Description

Compute the r2 correlation between imputed dosages (in MAF bins) and highly-confident genotype calls from the high-coverage dataset.

Input

Name (Type)
Description
Pattern

meta (map)

Groovy Map containing sample information
e.g. [ id:‘test’, single_end

]

region (string)

Target region used for imputation, including left and right buffers (e.g. chr20:1000000-2000000).

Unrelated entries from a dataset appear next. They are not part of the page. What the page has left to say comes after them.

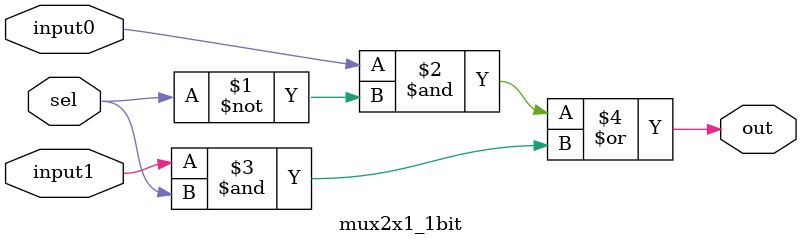
<source format=v>
`timescale 1ns / 1ps


module mux2x1_1bit(  input0,
                     input1,
                     sel,
                     out
                     );
    input input0, input1, sel;
    output out;
    
    assign out = (input0 & ~sel) | (input1 & sel);
endmodule

</source>
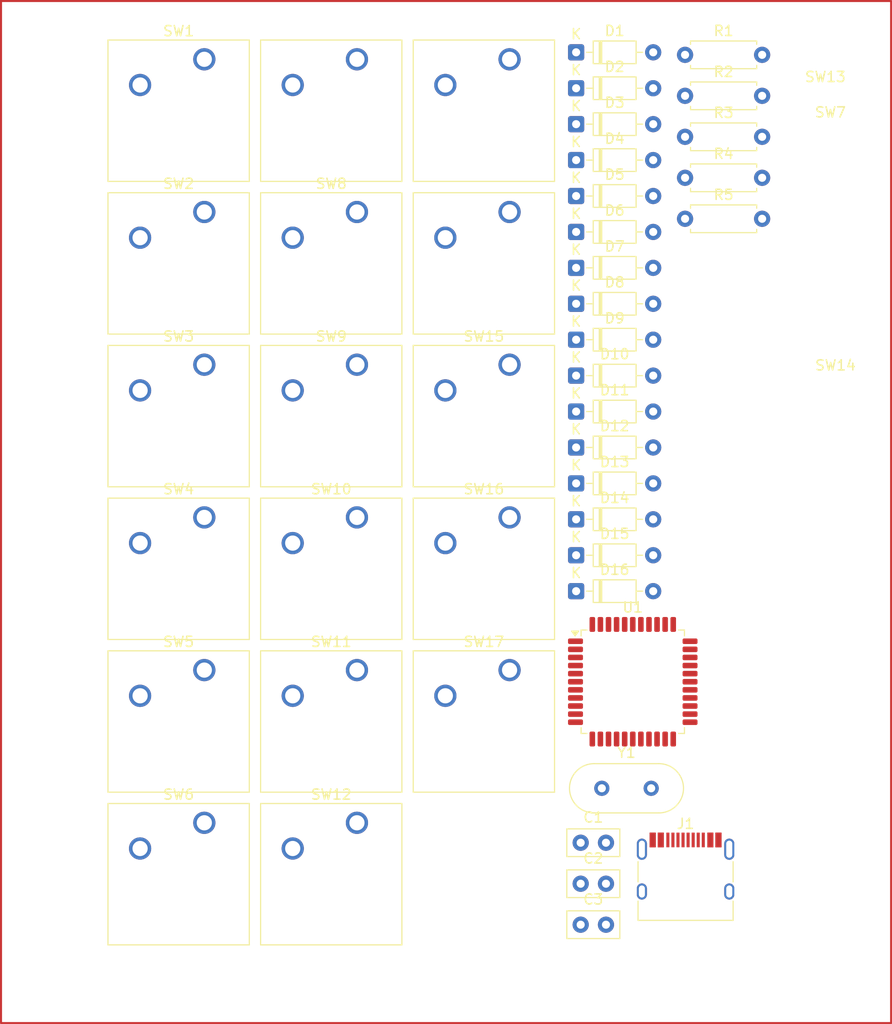
<source format=kicad_pcb>
(kicad_pcb
	(version 20241229)
	(generator "pcbnew")
	(generator_version "9.0")
	(general
		(thickness 1.6)
		(legacy_teardrops no)
	)
	(paper "A4")
	(layers
		(0 "F.Cu" signal)
		(2 "B.Cu" signal)
		(9 "F.Adhes" user "F.Adhesive")
		(11 "B.Adhes" user "B.Adhesive")
		(13 "F.Paste" user)
		(15 "B.Paste" user)
		(5 "F.SilkS" user "F.Silkscreen")
		(7 "B.SilkS" user "B.Silkscreen")
		(1 "F.Mask" user)
		(3 "B.Mask" user)
		(17 "Dwgs.User" user "User.Drawings")
		(19 "Cmts.User" user "User.Comments")
		(21 "Eco1.User" user "User.Eco1")
		(23 "Eco2.User" user "User.Eco2")
		(25 "Edge.Cuts" user)
		(27 "Margin" user)
		(31 "F.CrtYd" user "F.Courtyard")
		(29 "B.CrtYd" user "B.Courtyard")
		(35 "F.Fab" user)
		(33 "B.Fab" user)
		(39 "User.1" user)
		(41 "User.2" user)
		(43 "User.3" user)
		(45 "User.4" user)
	)
	(setup
		(pad_to_mask_clearance 0)
		(allow_soldermask_bridges_in_footprints no)
		(tenting front back)
		(pcbplotparams
			(layerselection 0x00000000_00000000_55555555_5755f5ff)
			(plot_on_all_layers_selection 0x00000000_00000000_00000000_00000000)
			(disableapertmacros no)
			(usegerberextensions no)
			(usegerberattributes yes)
			(usegerberadvancedattributes yes)
			(creategerberjobfile yes)
			(dashed_line_dash_ratio 12.000000)
			(dashed_line_gap_ratio 3.000000)
			(svgprecision 4)
			(plotframeref no)
			(mode 1)
			(useauxorigin no)
			(hpglpennumber 1)
			(hpglpenspeed 20)
			(hpglpendiameter 15.000000)
			(pdf_front_fp_property_popups yes)
			(pdf_back_fp_property_popups yes)
			(pdf_metadata yes)
			(pdf_single_document no)
			(dxfpolygonmode yes)
			(dxfimperialunits yes)
			(dxfusepcbnewfont yes)
			(psnegative no)
			(psa4output no)
			(plot_black_and_white yes)
			(sketchpadsonfab no)
			(plotpadnumbers no)
			(hidednponfab no)
			(sketchdnponfab yes)
			(crossoutdnponfab yes)
			(subtractmaskfromsilk no)
			(outputformat 1)
			(mirror no)
			(drillshape 1)
			(scaleselection 1)
			(outputdirectory "")
		)
	)
	(net 0 "")
	(net 1 "Net-(U1-XTAL1)")
	(net 2 "GND")
	(net 3 "Net-(U1-XTAL2)")
	(net 4 "Net-(U1-UCAP)")
	(net 5 "Net-(D1-K)")
	(net 6 "ROW 2")
	(net 7 "ROW 3")
	(net 8 "Net-(D2-K)")
	(net 9 "Net-(D3-K)")
	(net 10 "ROW 4")
	(net 11 "ROW 1")
	(net 12 "Net-(D4-K)")
	(net 13 "Net-(D5-K)")
	(net 14 "Net-(D6-K)")
	(net 15 "Net-(D7-K)")
	(net 16 "Net-(D8-K)")
	(net 17 "Net-(D9-K)")
	(net 18 "Net-(D10-K)")
	(net 19 "Net-(D11-K)")
	(net 20 "Net-(D12-K)")
	(net 21 "Net-(D13-K)")
	(net 22 "Net-(D14-K)")
	(net 23 "Net-(D15-K)")
	(net 24 "Net-(D16-K)")
	(net 25 "unconnected-(J1-SBU2-PadB8)")
	(net 26 "+5V")
	(net 27 "D-")
	(net 28 "D+")
	(net 29 "Net-(J1-CC1)")
	(net 30 "Net-(J1-CC2)")
	(net 31 "unconnected-(J1-SBU1-PadA8)")
	(net 32 "Net-(U1-D-)")
	(net 33 "Net-(U1-D+)")
	(net 34 "Net-(U1-~{RESET})")
	(net 35 "COLUMN 1")
	(net 36 "COLUMN 2")
	(net 37 "COLUMN 3")
	(net 38 "COLUMN 4")
	(net 39 "unconnected-(U1-PD6-Pad26)")
	(net 40 "unconnected-(U1-PE6-Pad1)")
	(net 41 "unconnected-(U1-PF0-Pad41)")
	(net 42 "unconnected-(U1-~{HWB}{slash}PE2-Pad33)")
	(net 43 "unconnected-(U1-PC7-Pad32)")
	(net 44 "unconnected-(U1-PF6-Pad37)")
	(net 45 "unconnected-(U1-PF4-Pad39)")
	(net 46 "unconnected-(U1-PD5-Pad22)")
	(net 47 "unconnected-(U1-PB5-Pad29)")
	(net 48 "unconnected-(U1-PF1-Pad40)")
	(net 49 "unconnected-(U1-PF5-Pad38)")
	(net 50 "unconnected-(U1-PB7-Pad12)")
	(net 51 "unconnected-(U1-PB4-Pad28)")
	(net 52 "unconnected-(U1-PB6-Pad30)")
	(net 53 "unconnected-(U1-PF7-Pad36)")
	(net 54 "unconnected-(U1-AREF-Pad42)")
	(net 55 "unconnected-(U1-PC6-Pad31)")
	(net 56 "unconnected-(U1-PD4-Pad25)")
	(net 57 "unconnected-(U1-PD7-Pad27)")
	(footprint "Diode_THT:D_DO-35_SOD27_P7.62mm_Horizontal" (layer "F.Cu") (at 159.36 36.57))
	(footprint "Diode_THT:D_DO-35_SOD27_P7.62mm_Horizontal" (layer "F.Cu") (at 159.36 82.72))
	(footprint "Resistor_THT:R_Axial_DIN0207_L6.3mm_D2.5mm_P7.62mm_Horizontal" (layer "F.Cu") (at 170.13 36.82))
	(footprint "Button_Switch_Keyboard:SW_Cherry_MX_1.00u_PCB" (layer "F.Cu") (at 122.6 82.53))
	(footprint "Diode_THT:D_DO-35_SOD27_P7.62mm_Horizontal" (layer "F.Cu") (at 159.36 68.52))
	(footprint "Connector_USB:USB_C_Receptacle_HRO_TYPE-C-31-M-12" (layer "F.Cu") (at 170.18 118.45))
	(footprint "Button_Switch_Keyboard:SW_Cherry_MX_1.00u_PCB" (layer "F.Cu") (at 122.6 37.26))
	(footprint "Button_Switch_Keyboard:SW_Cherry_MX_1.00u_PCB" (layer "F.Cu") (at 152.78 52.35))
	(footprint "Resistor_THT:R_Axial_DIN0207_L6.3mm_D2.5mm_P7.62mm_Horizontal" (layer "F.Cu") (at 170.13 53.02))
	(footprint "Resistor_THT:R_Axial_DIN0207_L6.3mm_D2.5mm_P7.62mm_Horizontal" (layer "F.Cu") (at 170.13 48.97))
	(footprint "Capacitor_THT:C_Disc_D5.0mm_W2.5mm_P2.50mm" (layer "F.Cu") (at 159.81 118.73))
	(footprint "Diode_THT:D_DO-35_SOD27_P7.62mm_Horizontal" (layer "F.Cu") (at 159.36 43.67))
	(footprint "Diode_THT:D_DO-35_SOD27_P7.62mm_Horizontal" (layer "F.Cu") (at 159.36 64.97))
	(footprint "Diode_THT:D_DO-35_SOD27_P7.62mm_Horizontal" (layer "F.Cu") (at 159.36 40.12))
	(footprint "Button_Switch_Keyboard:SW_Cherry_MX_1.00u_PCB" (layer "F.Cu") (at 152.78 82.53))
	(footprint "Capacitor_THT:C_Disc_D5.0mm_W2.5mm_P2.50mm" (layer "F.Cu") (at 159.81 122.78))
	(footprint "Button_Switch_Keyboard:SW_Cherry_MX_1.00u_PCB" (layer "F.Cu") (at 137.69 112.71))
	(footprint "Button_Switch_Keyboard:SW_Cherry_MX_1.00u_PCB" (layer "F.Cu") (at 137.69 37.26))
	(footprint "Button_Switch_Keyboard:SW_Cherry_MX_1.00u_PCB" (layer "F.Cu") (at 152.78 97.62))
	(footprint "Package_QFP:TQFP-44_10x10mm_P0.8mm" (layer "F.Cu") (at 164.96 98.77))
	(footprint "Button_Switch_Keyboard:SW_Cherry_MX_1.00u_PCB" (layer "F.Cu") (at 152.78 67.44))
	(footprint "Diode_THT:D_DO-35_SOD27_P7.62mm_Horizontal" (layer "F.Cu") (at 159.36 89.82))
	(footprint "Resistor_THT:R_Axial_DIN0207_L6.3mm_D2.5mm_P7.62mm_Horizontal" (layer "F.Cu") (at 170.13 44.92))
	(footprint "Diode_THT:D_DO-35_SOD27_P7.62mm_Horizontal" (layer "F.Cu") (at 159.36 54.32))
	(footprint "Button_Switch_Keyboard:SW_Cherry_MX_1.00u_PCB" (layer "F.Cu") (at 137.69 97.62))
	(footprint "Diode_THT:D_DO-35_SOD27_P7.62mm_Horizontal" (layer "F.Cu") (at 159.36 75.62))
	(footprint "Diode_THT:D_DO-35_SOD27_P7.62mm_Horizontal" (layer "F.Cu") (at 159.36 79.17))
	(footprint "Button_Switch_Keyboard:SW_Cherry_MX_1.00u_PCB" (layer "F.Cu") (at 122.6 97.62))
	(footprint "Diode_THT:D_DO-35_SOD27_P7.62mm_Horizontal" (layer "F.Cu") (at 159.36 72.07))
	(footprint "Diode_THT:D_DO-35_SOD27_P7.62mm_Horizontal" (layer "F.Cu") (at 159.36 61.42))
	(footprint "Button_Switch_Keyboard:SW_Cherry_MX_1.00u_PCB" (layer "F.Cu") (at 137.69 67.44))
	(footprint "Button_Switch_Keyboard:SW_Cherry_MX_1.00u_PCB" (layer "F.Cu") (at 152.78 37.26))
	(footprint "Button_Switch_Keyboard:SW_Cherry_MX_1.00u_PCB"
		(layer "F.Cu")
		(uuid "c3b9ce51-0d79-4d8d-8517-7802a56dce37")
		(at 122.6 52.35)
		(descr "Cherry MX keyswitch, 1.00u, PCB mount, http://cherryamericas.com/wp-content/uploads/2014/12/mx_cat.pdf")
		(tags "Cherry MX keyswitch 1.00u PCB")
		(property "Reference" "SW2"
			(at -2.54 -2.794 0)
			(layer "F.SilkS")
			(uuid "951f7184-cab3-4754-b463-d7c59ed96c5b")
			(effects
				(font
					(size 1 1)
					(thickness 0.15)
				)
			)
		)
		(property "Value" "SW_Push"
			(at -2.54 12.954 0)
			(layer "F.Fab")
			(uuid "b76ae24a-869f-457b-a385-991bb3fe3a85")
			(effects
				(font
					(size 1 1)
					(thickness 0.15)
				)
			)
		)
		(property "Datasheet" ""
			(at 0 0 0)
			(unlocked yes)
			(layer "F.Fab")
			(hide yes)
			(uuid "d750950e-9965-4910-bc79-208f66b8db1a")
			(effects
				(font
					(size 1.27 1.27)
					(thickness 0.15)
				)
			)
		)
		(property "Description" "Push button switch, generic, two pins"
			(at 0 0 0)
			(unlocked yes)
			(layer "F.Fab")
			(hide yes)
			(uuid "0eef0fed-14d1-4725-9921-7988e1c39a83")
			(effects
				(font
					(size 1.27 1.27)
					(thickness 0.15)
				)
			)
		)
		(path "/60ae86ed-7cfb-4419-a1af-0c52060c3fe9")
		(sheetname "/")
		(sheetfile "Macropad 4X4.kicad_sch")
		(attr through_hole)
		(fp_line
			(start -9.525 -1.905)
			(end 4.445 -1.905)
			(stroke
				(width 0.12)
				(type solid)
			)
			(layer "F.SilkS")
			(uuid "d02cfff5-05b1-4ce5-be5a-fd91d02a8e1d")
		)
		(fp_line
			(start -9.525 12.065)
			(end -9.525 -1.905)
			(stroke
				(width 0.12)
				(type solid)
			)
			(layer "F.SilkS")
			(uuid "488aa0c0-f260-4017-b784-1b2993b05cbd")
		)
		(fp_line
			(start 4.445 -1.905)
			(end 4.445 12.065)
			(stroke
				(width 0.12)
				(type solid)
			)
			(layer "F.SilkS")
			(uuid "588ef54e-669d-4ecb-a87a-2487a737582b")
		)
		(fp_line
			(start 4.445 12.065)
			(end -9.525 12.065)
			(stroke
				(width 0.12)
				(type solid)
			)
			(layer "F.SilkS")
			(uuid "8d6d4ff2-0810-4cc2-87ce-f8a36b26b342")
		)
		(fp_line
			(start -12.065 -4.445)
			(end 6.985 -4.445)
			(stroke
				(width 0.15)
				(type solid)
			)
			(layer "Dwgs.User")
			(uuid "8e9c8f7b-1c2c-4112-b65d-d50c5c027473")
		)
		(fp_line
			(start -12.065 14.605)
			(end -12.065 -4.445)
			(stroke
				(width 0.15)
				(type solid)
			)
			(layer "Dwgs.User")
			(uuid "127eb3f7-d482-45f0-a659-f9f73720db34")
		)
		(fp_line
			(start 6.985 -4.445)
			(end 6.985 14.605)
			(stroke
				(width 0.15)
				(type solid)
			)
			(layer "Dwgs.User")
			(uuid "d80a9840-d49c-4268-b456-e174269655d0")
		)
		(fp_line
			(start 6.985 14.605)
			(end -12.065 14.605)
			(stroke
				(width 0.15)
				(type solid)
			)
			(layer "Dwgs.User")
			(uuid "94c8f79f-9d7a-4bf9-92ac-4139d6c01868")
		)
		(fp_line
			(start -9.14 -1.52)
			(end 4.06 -1.52)
			(stroke
				(width 0.05)
				(type solid)
			)
			(layer "F.CrtYd")
			(uuid "e8552871-840d-4f73-b0cf-2189a273fa8d")
		)
		(fp_line
			(start -9.14 11.68)
			(end -9.14 -1.52)
			(stroke
				(width 0.05)
				(type solid)
			)
			(layer "F.CrtYd")
			(uuid "38c01ef0-62ad-4353-8ff8-fe02926db944")
		)
		(fp_line
			(start 4.06 -1.52)
			(end 4.06 11.68)
			(stroke
				(width 0.05)
				(type solid)
			)
			(layer "F.CrtYd")
			(uuid "9c0a1bce-db24-41fa-89b9-98632819a386")
		)
		(fp_line
			(start 4.06 11.68)
			(end -9.14 11.68)
			(stroke
				(width 0.05)
				(type solid)
			)
			(layer "F.CrtYd")
			(uuid "c395e577-c0d1-42b6-8c91-6a451c70d910")
		)
		(fp_line
			(start -8.89 -1.27)
			(end 3.81 -1.27)
			(stroke
				(width 0.1)
				(type so
... [60785 chars truncated]
</source>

chrXX:leftBufferPosition-rightBufferPosition

freq (file)

File containing allele frequencies at each site.

*.{vcf,bcf,vcf.gz,bcf.gz}

truth (file)

Validation dataset called at the same positions as the imputed file.

*.{vcf,bcf,vcf.gz,bcf.gz}

estimate (file)

Imputed data.

*.{vcf,bcf,vcf.gz,bcf.gz}

min_prob (float)

Minimum posterior probability P(G|R) in validation data

min_dp (integer)

Minimum coverage in validation data.
If FORMAT/DP is missing and —minDP > 0, the program exits with an error.

bins (string)

Allele frequency bins used for rsquared computations.
By default they should as MAF bins [0-0.5], while
they should take the full range [0-1] if —use-ref-alt is used.

Output

Name (Type)
Description
Pattern

meta (map)

Groovy Map containing sample information
e.g. [ id:‘test’, single_end

]

versions (file)

File containing software versions

versions.yml

errors_cal (file)

Calibration correlation errors between imputed dosages (in MAF bins) and highly-confident genotype.

*.errors.cal.txt.gz

errors_grp (file)

Groups correlation errors between imputed dosages (in MAF bins) and highly-confident genotype.

*.errors.grp.txt.gz

errors_spl (file)

Samples correlation errors between imputed dosages (in MAF bins) and highly-confident genotype.

*.errors.spl.txt.gz

rsquared_grp (file)

Groups r-squared correlation between imputed dosages (in MAF bins) and highly-confident genotype.

*.rsquare.grp.txt.gz

rsquared_spl (file)

Samples r-squared correlation between imputed dosages (in MAF bins) and highly-confident genotype.

*.rsquare.spl.txt.gz

Tools

glimpse
MIT

GLIMPSE is a phasing and imputation method for large-scale low-coverage sequencing studies.